1 Dec 2005

A slight chink Singapore's armour

By Connie Levett, Singapore
December 2, 2005

Today's execution of Nguyen Tuong Van has forced the mandatory death penalty onto the agenda in Singapore, with the local media unable to ignore the political lobbying, threatened trade boycotts and heated public debate in Australia.

In a rare break with the government line, the broadsheet Straits Times newspaper ran an article reassessing the mandatory death penalty, despite continuing government statements that it is essential to protect citizens from the scourge of drugs and deter drug syndicates basing themselves in Singapore.

"Perhaps in the months ahead, when emotions have died down, the mandatory death penalty - meaning its case-by-case, crime-by-crime application - should be reassessed by lawyers, officials and citizens alike," political reporter Ken Kwek wrote in an analysis piece. "If that happens, we should all focus on the specific - how the mandatory death penalty might be removed for certain crimes - rather than fall for the broadbrush rhetoric calling for its complete and unconditional abolition," the article said.

A long-time resident of Singapore, who asked not to be named, said "it shows in Singapore, within the established media, there are some misgivings about this medieval form of punishment. I wouldn't see it as a signal from the government, more a signal from the intelligentsia."

Yesterday's Straits Times devoted two pages to the story, picking up the letter by Singapore's High Commissioner to Australia, Joseph Koh, justifying the rejection of clemency.

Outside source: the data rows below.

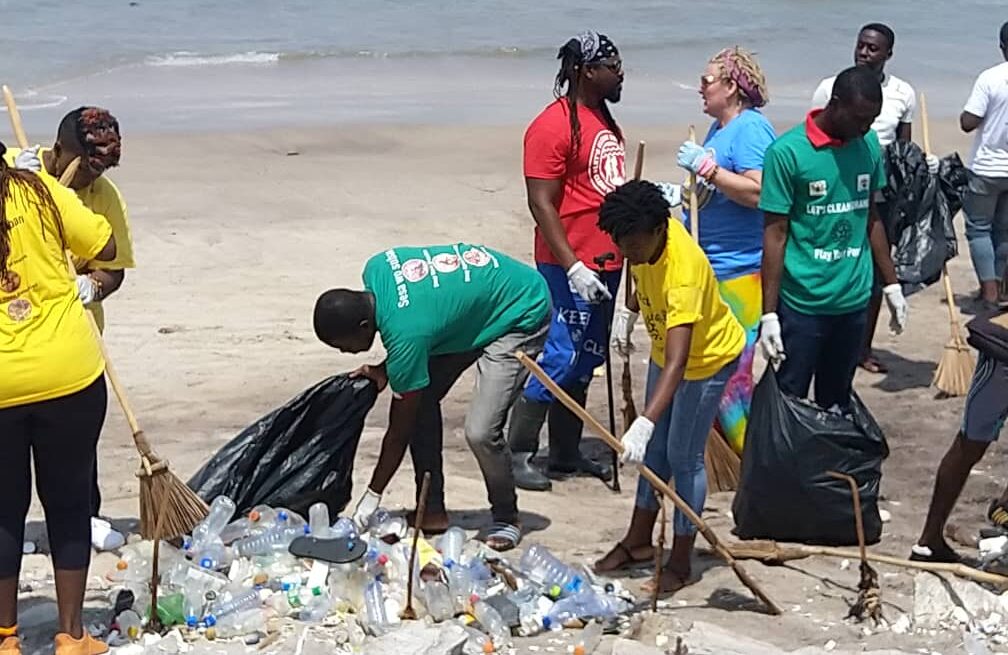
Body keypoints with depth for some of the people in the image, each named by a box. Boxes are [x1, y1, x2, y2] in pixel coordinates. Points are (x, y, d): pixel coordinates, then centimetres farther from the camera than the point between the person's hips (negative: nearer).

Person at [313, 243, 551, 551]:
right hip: (473, 302, 10)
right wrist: (385, 369, -4)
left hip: (521, 314, -10)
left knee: (481, 431, -20)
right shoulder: (376, 269, -15)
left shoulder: (405, 333, -33)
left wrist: (372, 497, -11)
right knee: (418, 400, 0)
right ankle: (432, 511, 10)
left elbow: (399, 430, -21)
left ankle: (506, 518, 4)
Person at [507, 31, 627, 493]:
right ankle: (517, 453, 1)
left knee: (583, 363, 13)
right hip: (572, 267, -9)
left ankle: (565, 453, 21)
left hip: (606, 264, 9)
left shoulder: (605, 121, 14)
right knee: (560, 358, -7)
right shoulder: (553, 126, -14)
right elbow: (541, 204, -17)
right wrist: (573, 267, -21)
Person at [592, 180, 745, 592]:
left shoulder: (683, 273, -41)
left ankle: (681, 563, 8)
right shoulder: (646, 238, -20)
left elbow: (677, 363, -47)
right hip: (666, 347, 8)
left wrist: (643, 424, -55)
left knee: (683, 456, -4)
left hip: (709, 358, -8)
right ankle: (639, 541, 27)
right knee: (654, 449, 14)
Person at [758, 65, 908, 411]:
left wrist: (891, 284, 15)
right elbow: (775, 235, -11)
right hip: (802, 304, -5)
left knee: (836, 403, 15)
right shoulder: (787, 152, -13)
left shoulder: (869, 145, 4)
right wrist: (769, 314, -12)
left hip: (855, 301, 5)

The increased coverage reflects Singapore's awareness that the region is closely watching its actions.

- with STEVE BUTCHER

2 comments:

Hemant said...

Good to see voice coming outof the country!

Think Singaporean said...

"It's a law which is approved of by Singapore's inhabitants and which allows us to reduce the drug problem" PM LSL said.

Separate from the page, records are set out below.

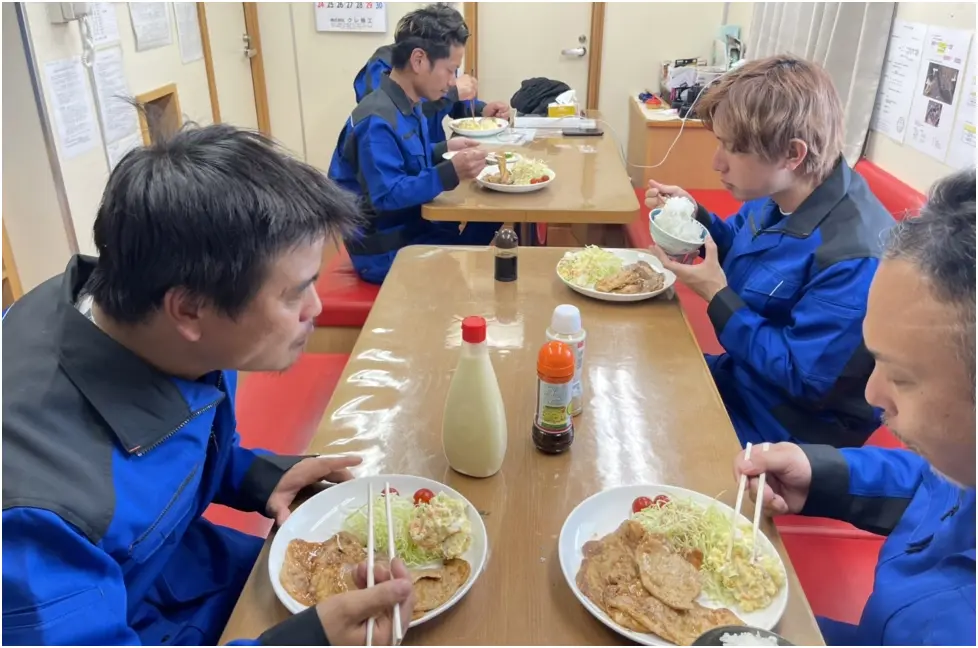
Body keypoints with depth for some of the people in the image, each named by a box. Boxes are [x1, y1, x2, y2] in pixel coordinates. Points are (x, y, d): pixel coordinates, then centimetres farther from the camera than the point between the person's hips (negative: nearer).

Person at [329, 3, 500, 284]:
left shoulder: (408, 106, 6)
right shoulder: (378, 120, -25)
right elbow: (387, 196, -31)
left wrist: (445, 149, 9)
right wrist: (451, 172, -39)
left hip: (411, 227, 10)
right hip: (385, 252, -10)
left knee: (493, 225, 5)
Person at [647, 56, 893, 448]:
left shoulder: (853, 255, -32)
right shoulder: (784, 195, -5)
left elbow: (803, 380, -28)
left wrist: (715, 294, -26)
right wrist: (693, 216, -6)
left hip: (777, 429, -8)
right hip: (741, 378, 8)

No, this law has been imposed by the sg govt itself without the consensus from its citizens.

"it shows in Singapore, within the established media, there are some misgivings about this medieval form of punishment. I wouldn't see it as a signal from the government, more a signal from the intelligentsia"

Yes, I strongly believe alot of the Singaporeans are not that "heartless" people.
It's time that sg govt should address this issue with URGENCY in order to avoid more "killings".

Suggest that a proper survey (not a poll) be carried out to know exactly what are the views from the sg inhibitants themselves.

As for those who are in favour of such law, please be reminded that one day you may be a victim yourself - for eg, someone could plant some drugs in your bag. Till then, you'll become an object of compassion. And in such time, would you truly wish that there is no such law at all?

In addition, you can also imagine that one day you may be the "lucky one" to be reprimanded by the sg govt to go to fight in a war and you never know whether once you go, would you ever come back again to meet your loved ones. In such circumstance, similarly, would you then ever think how precious your life is - not only to you but also to your family members?

If the aforesaid analyses still couldn't shake you up, then you shall not blame others but only yourself because you have chosen to leave your fate in the hands of the mandatory law.